Most smokers start smoking when they are young. Often, it starts as a desire to be nonconformist, to stand out from family and peers, to be unique. Please, if you feel the need to be a nonconformist, get a tattoo, get some decorative body piercings, find a way to express yourself in the arts, just DON’T SMOKE! Body rings can be removed. Tattoos can be lasered away. Contributing to the arts is a way to insure immortality. Smoking, due to the addictive effects of nicotine, will stay with you far longer than the need to rebel.

It is estimated that there were 170,000 new cases of lung cancer in the US in 1999 (*1). That is a staggering number, but for as bad as that is, there are other causes of smoking-related mortality that claim far more lives. If the threat of lung cancer is not enough incentive to convince smokers to stop, and nonsmoking teens to abstain, maybe these facts will be more compelling motivators (*2). Note - all of these are nicely outlined in the Surgeon General’s Report : The Health Consequences of Smoking: A Report of the Surgeon General - May 27, 2004

http://www.surgeongeneral.gov/library/smokingconsequences/

1. Cancers caused by smoking : Lung cancer is the leading cause of cancer death in smokers, but it is not the only cancer caused by cigarette smoking. Cancers of the mouth, pharynx, larynx, esophagus, stomach, kidney, bladder, cervix and pancreas, as well as myeloid leukemia, these are all linked to smoking.

2. Lung disease : Chronic bronchitis and emphysema (collectively known as COPD, chronic obstructive pulmonary disease) are devastating diseases caused by smoking. Pneumonia, which can be life-threatening, has also been linked to smoking. Accelerated loss of lung function from age, childhood asthma, reduced lung function in newborns - all of these are smoking-related.

3. Cardiovascular Disease : Coronary heart disease (heart attack), cerebrovascular disease (stroke), atherosclerosis, abdominal aortic aneurysm (Lucille Ball died of this), these devastating killers are linked to smoking.

4. Other diseases, such as osteoporosis, peptic ulcer disease, cataracts, hip fractures in the elderly, all are linked to smoking.

5. Fertility and Reproductive Issues : decreased fertility, fetal growth impairment, premature birth and low birth weight, also linked to smoking.

Even more discouraging is the fact that all of these diseases that afflict smokers can, and do, strike the nonsmokers who live with them.

The take home message? If you’re smoking, QUIT; If you’re not smoking, DON’T START! Smoking is not a lifestyle, it is a killer. And cancer is just one of many ways smoking claims its victims. Please don’t let it take you.

8/23/05 - I did not state or imply that Dana Reeves was a smoker. I did state she had lung cancer. 85% of the cases of lung cancer occur in smokers, 15% occur in non-smokers. Studies have shown that a large percentage of these patients have had exposure to second hand smoke. The Surgeon General's paper cited below addresses this.

References :

(*1) Oncology Channel : Lung Cancer :

http://www.oncologychannel.com/lungcancer/

(*2) The Health Consequences of Smoking: A Report of the Surgeon General - May 27, 2004

http://www.surgeongeneral.gov/library/smokingconsequences/

©2005 Kathleen M. Wooton, M.D.

3 comments:

Anonymous said...

I agree with you 100%! If I ever had three wishes I think one of them would seriously be to do away with the tobacco plant.

I heard that Dana Reeve had lung cancer too.
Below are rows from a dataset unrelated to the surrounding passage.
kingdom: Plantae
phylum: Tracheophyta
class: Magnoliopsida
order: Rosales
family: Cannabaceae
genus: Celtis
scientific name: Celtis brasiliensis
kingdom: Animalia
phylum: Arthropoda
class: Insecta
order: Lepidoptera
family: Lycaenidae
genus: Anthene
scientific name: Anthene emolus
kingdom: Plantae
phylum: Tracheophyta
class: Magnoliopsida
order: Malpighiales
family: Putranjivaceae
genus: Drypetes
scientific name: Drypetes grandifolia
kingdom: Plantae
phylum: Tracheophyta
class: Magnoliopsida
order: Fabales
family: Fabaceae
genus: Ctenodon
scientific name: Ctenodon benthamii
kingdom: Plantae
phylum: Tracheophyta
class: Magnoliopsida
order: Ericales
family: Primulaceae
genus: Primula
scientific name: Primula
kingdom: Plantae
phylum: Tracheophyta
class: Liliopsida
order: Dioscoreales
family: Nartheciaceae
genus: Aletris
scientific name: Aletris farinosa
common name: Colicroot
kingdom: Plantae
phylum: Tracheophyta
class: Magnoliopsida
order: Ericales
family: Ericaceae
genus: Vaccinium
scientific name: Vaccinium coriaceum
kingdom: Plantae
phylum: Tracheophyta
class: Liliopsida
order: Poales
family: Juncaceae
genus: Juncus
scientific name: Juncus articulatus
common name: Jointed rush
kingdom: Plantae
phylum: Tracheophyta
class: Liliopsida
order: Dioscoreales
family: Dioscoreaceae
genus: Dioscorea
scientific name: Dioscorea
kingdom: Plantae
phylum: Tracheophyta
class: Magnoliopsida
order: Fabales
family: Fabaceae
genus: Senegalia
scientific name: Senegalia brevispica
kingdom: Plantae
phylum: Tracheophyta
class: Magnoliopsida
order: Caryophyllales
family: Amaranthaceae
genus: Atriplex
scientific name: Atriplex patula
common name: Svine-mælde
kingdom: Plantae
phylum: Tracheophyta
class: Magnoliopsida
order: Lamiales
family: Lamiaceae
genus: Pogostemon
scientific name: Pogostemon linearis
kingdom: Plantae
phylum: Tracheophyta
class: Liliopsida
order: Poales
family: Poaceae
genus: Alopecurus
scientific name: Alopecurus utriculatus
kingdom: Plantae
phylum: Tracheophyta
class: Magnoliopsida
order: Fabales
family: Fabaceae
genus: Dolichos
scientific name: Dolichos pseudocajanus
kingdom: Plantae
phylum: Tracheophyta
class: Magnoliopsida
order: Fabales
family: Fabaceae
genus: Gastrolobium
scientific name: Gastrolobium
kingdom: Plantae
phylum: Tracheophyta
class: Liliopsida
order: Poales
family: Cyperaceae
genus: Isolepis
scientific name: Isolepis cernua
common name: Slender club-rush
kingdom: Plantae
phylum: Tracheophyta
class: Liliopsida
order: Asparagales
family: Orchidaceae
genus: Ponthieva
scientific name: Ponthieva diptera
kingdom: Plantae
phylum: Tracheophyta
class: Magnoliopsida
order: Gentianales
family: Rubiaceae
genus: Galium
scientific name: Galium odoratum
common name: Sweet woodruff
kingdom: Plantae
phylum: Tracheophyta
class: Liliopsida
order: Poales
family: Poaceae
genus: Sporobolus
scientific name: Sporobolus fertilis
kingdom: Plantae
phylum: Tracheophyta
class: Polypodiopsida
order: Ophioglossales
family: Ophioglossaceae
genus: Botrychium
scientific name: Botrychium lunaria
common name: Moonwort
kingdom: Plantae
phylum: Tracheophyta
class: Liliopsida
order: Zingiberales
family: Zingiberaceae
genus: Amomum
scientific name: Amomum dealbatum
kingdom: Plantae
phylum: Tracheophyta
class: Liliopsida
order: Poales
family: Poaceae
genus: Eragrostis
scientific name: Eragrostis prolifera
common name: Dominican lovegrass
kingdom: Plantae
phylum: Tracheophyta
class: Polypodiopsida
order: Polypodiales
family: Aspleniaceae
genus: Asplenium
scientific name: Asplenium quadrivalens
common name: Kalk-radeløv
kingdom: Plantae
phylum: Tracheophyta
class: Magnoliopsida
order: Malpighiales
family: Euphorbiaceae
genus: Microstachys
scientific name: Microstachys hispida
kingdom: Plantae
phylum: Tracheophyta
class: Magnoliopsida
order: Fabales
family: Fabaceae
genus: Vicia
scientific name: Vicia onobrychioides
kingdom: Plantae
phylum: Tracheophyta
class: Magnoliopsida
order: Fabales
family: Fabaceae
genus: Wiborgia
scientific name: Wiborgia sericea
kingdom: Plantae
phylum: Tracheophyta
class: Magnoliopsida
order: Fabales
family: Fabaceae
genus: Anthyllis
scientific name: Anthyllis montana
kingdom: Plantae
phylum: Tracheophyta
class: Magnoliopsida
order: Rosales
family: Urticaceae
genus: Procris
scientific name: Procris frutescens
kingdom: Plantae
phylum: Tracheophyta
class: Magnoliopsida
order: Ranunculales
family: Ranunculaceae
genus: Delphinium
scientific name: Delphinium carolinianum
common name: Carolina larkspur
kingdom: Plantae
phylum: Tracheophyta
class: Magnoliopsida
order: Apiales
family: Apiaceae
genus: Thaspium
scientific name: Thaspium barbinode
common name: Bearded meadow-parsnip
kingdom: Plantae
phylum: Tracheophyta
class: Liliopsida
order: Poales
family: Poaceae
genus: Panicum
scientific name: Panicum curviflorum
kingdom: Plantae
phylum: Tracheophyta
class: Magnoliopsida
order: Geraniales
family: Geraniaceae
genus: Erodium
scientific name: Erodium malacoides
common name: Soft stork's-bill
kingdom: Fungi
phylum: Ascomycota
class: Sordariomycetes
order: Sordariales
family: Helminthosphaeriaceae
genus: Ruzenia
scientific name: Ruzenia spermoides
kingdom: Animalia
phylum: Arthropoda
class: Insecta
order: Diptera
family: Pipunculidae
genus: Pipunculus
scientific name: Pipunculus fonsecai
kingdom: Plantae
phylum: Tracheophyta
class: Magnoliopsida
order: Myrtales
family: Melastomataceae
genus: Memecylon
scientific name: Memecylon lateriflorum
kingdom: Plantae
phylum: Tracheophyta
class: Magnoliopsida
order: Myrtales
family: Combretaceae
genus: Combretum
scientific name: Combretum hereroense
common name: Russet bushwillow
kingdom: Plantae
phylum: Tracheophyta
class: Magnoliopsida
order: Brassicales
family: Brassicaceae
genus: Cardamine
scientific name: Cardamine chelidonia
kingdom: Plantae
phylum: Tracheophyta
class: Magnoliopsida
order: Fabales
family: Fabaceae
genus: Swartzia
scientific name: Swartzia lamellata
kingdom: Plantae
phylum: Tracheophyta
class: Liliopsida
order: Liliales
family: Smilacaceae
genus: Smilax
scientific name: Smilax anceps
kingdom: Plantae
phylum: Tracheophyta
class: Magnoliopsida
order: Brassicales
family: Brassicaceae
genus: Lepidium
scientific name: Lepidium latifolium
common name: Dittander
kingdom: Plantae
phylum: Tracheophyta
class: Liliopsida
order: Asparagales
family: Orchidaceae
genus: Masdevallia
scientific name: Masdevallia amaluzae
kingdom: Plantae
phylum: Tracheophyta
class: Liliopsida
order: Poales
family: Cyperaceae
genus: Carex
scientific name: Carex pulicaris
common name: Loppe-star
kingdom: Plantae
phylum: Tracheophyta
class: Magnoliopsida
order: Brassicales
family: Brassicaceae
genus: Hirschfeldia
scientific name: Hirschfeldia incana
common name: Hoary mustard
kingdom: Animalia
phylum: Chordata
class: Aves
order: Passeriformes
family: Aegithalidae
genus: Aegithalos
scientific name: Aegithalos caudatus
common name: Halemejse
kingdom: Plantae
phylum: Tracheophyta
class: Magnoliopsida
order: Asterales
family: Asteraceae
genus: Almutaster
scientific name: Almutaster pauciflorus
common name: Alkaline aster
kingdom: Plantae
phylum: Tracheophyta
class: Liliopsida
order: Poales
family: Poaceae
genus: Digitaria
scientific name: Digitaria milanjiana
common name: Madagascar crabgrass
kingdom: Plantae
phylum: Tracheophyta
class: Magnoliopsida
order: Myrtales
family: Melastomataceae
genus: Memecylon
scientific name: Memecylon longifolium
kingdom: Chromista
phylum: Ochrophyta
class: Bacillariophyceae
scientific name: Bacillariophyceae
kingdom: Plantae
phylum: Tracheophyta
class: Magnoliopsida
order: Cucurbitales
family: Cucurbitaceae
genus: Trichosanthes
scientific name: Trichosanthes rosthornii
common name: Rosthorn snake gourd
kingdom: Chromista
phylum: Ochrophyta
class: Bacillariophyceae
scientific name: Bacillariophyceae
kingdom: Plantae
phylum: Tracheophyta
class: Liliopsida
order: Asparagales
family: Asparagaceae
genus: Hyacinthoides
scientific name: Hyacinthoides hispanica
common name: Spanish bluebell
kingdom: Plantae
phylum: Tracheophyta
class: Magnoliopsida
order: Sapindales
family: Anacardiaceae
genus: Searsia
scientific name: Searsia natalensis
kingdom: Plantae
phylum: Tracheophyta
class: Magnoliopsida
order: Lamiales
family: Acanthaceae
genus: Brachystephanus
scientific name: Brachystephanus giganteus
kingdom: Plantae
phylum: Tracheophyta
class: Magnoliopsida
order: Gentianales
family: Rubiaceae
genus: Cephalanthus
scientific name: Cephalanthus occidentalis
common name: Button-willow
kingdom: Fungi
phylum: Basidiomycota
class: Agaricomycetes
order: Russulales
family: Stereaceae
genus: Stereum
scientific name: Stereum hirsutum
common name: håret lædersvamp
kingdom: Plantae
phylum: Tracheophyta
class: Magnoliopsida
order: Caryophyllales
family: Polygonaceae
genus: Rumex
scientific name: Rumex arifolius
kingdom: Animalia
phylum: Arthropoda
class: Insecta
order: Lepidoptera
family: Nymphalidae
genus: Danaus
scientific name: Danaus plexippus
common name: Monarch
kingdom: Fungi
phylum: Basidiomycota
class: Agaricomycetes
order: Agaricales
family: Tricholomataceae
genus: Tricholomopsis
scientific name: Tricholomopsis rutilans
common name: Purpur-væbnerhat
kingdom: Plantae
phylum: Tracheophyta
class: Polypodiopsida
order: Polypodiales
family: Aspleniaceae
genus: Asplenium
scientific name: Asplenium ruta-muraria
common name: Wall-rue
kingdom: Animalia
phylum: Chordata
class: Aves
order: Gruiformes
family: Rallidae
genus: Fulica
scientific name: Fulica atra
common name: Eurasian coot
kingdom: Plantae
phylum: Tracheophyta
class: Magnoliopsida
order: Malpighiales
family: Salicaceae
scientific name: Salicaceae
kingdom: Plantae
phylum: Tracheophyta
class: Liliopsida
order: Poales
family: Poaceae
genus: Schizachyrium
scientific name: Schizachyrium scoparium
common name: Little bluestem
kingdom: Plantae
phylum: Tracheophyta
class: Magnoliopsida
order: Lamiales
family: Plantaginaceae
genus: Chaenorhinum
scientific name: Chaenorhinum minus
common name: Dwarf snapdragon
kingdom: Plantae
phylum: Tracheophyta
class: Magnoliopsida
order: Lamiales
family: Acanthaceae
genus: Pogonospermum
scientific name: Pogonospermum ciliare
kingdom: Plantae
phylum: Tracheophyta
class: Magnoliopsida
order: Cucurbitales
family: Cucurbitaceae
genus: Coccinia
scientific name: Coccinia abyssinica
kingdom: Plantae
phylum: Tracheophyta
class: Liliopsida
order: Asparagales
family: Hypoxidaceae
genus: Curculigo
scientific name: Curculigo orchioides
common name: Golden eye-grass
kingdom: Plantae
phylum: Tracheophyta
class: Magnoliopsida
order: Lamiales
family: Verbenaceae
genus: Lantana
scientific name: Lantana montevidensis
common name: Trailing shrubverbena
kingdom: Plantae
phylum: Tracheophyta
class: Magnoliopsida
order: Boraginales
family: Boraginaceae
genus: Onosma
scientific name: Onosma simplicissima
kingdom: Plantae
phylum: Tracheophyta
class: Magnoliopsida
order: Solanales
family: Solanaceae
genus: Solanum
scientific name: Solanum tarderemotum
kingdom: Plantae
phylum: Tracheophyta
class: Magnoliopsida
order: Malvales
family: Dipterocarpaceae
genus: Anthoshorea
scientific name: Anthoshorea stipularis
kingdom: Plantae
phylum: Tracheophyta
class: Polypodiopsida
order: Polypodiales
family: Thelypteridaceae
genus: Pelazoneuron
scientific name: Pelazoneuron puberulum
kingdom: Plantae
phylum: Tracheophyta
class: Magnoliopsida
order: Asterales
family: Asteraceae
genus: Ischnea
I also heard that she wasn't a smoker. That true?

KayLynn said...

Dana Reeve has never smoked a day in her life

Kathy Wooton said...

Thank you for your reply. 15% of lung cancer occurs in non-smokers, there is some research that points to second-hand smoke as a possible causative factor (see please link to the Surgeon General's position paper cited above). No where in the entry did I state that Dana Reeves was a smoker.